*What you need to do*. All lines from the beginning of the listing through the line with "thumb cmc: (458, 407)" are to be copied word for word; the pictures are not.

(Data to use Opens)

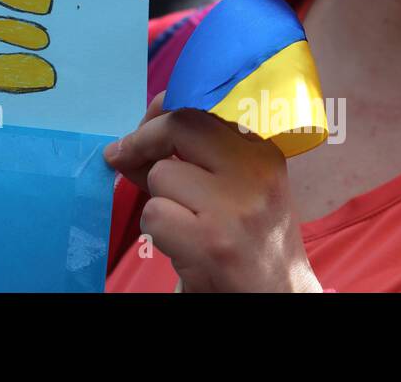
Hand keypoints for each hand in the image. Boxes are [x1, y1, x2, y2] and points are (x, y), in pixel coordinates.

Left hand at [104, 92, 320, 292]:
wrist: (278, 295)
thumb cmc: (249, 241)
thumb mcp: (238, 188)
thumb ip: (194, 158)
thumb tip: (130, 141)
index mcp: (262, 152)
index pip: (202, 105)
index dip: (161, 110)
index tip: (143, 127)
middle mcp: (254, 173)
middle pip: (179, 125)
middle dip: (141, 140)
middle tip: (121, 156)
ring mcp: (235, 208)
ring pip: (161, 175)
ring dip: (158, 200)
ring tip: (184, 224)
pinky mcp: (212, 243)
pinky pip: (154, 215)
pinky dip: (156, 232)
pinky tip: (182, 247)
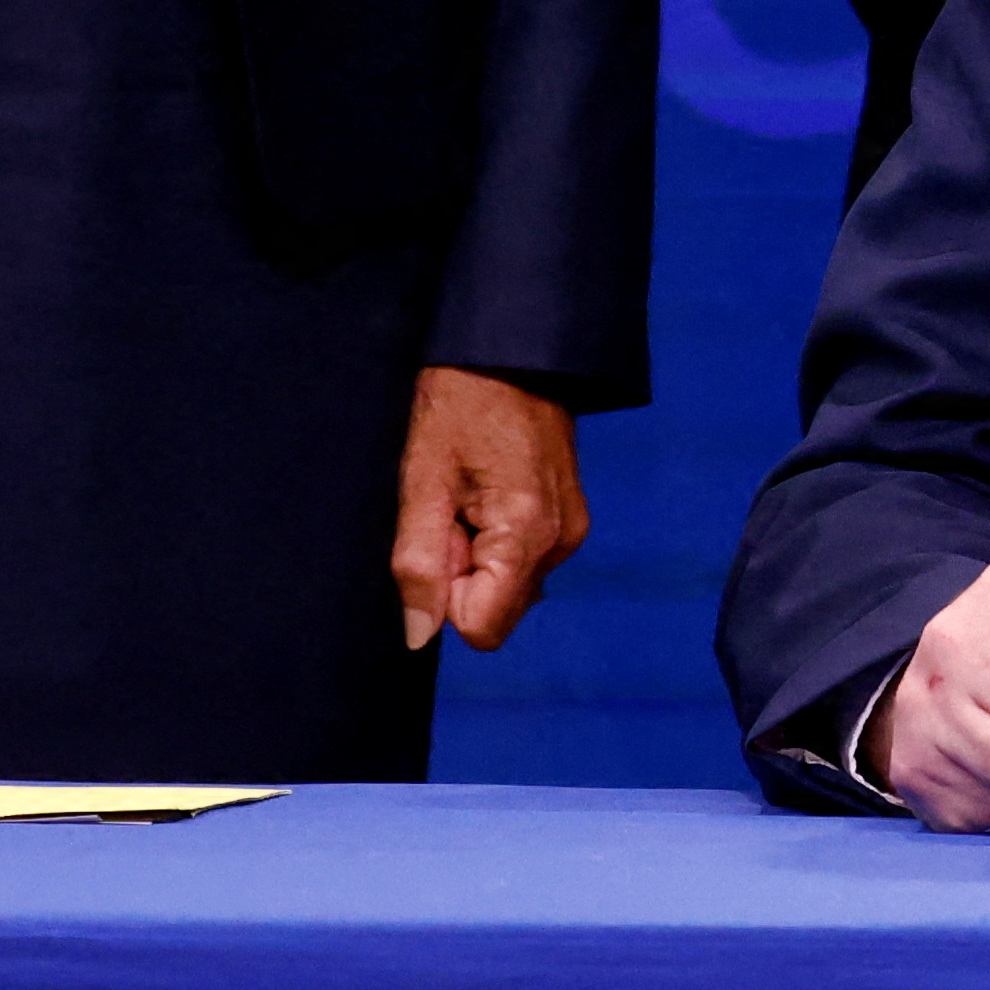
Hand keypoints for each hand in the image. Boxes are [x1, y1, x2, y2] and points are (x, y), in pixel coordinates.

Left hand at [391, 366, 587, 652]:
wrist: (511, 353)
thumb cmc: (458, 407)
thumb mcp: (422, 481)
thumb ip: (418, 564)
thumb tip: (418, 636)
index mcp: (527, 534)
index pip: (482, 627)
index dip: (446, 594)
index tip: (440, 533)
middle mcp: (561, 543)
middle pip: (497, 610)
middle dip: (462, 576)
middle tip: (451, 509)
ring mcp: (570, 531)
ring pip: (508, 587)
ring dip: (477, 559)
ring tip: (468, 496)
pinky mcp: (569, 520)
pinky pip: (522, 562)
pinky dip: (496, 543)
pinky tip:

(Data to use Closes)

*Output for this exercise*.
Hand keypoints for each hand in the image. Boxes are [x1, y1, x2, y2] and points are (x, y), in pixel coordinates.

Left hand at [104, 92, 320, 292]:
wrist: (278, 295)
thumb cmc: (249, 241)
thumb mcp: (238, 188)
thumb ip: (194, 158)
thumb tip: (130, 141)
index mcp: (262, 152)
index pip: (202, 105)
index dip: (161, 110)
index tip: (143, 127)
middle mcp: (254, 173)
middle pip: (179, 125)
middle dip: (141, 140)
middle tip: (121, 156)
ring mcp: (235, 208)
ring pip: (161, 175)
ring dip: (158, 200)
ring tip: (184, 224)
pinky mcp: (212, 243)
pinky pip: (154, 215)
pinky dip: (156, 232)
pinky tip: (182, 247)
Hand keypoints for each hand in the image. Boxes are [x1, y1, x2, y2] and points are (x, y), in pixel coordinates.

Left hand at [391, 366, 587, 652]:
wrist: (511, 353)
thumb cmc: (458, 407)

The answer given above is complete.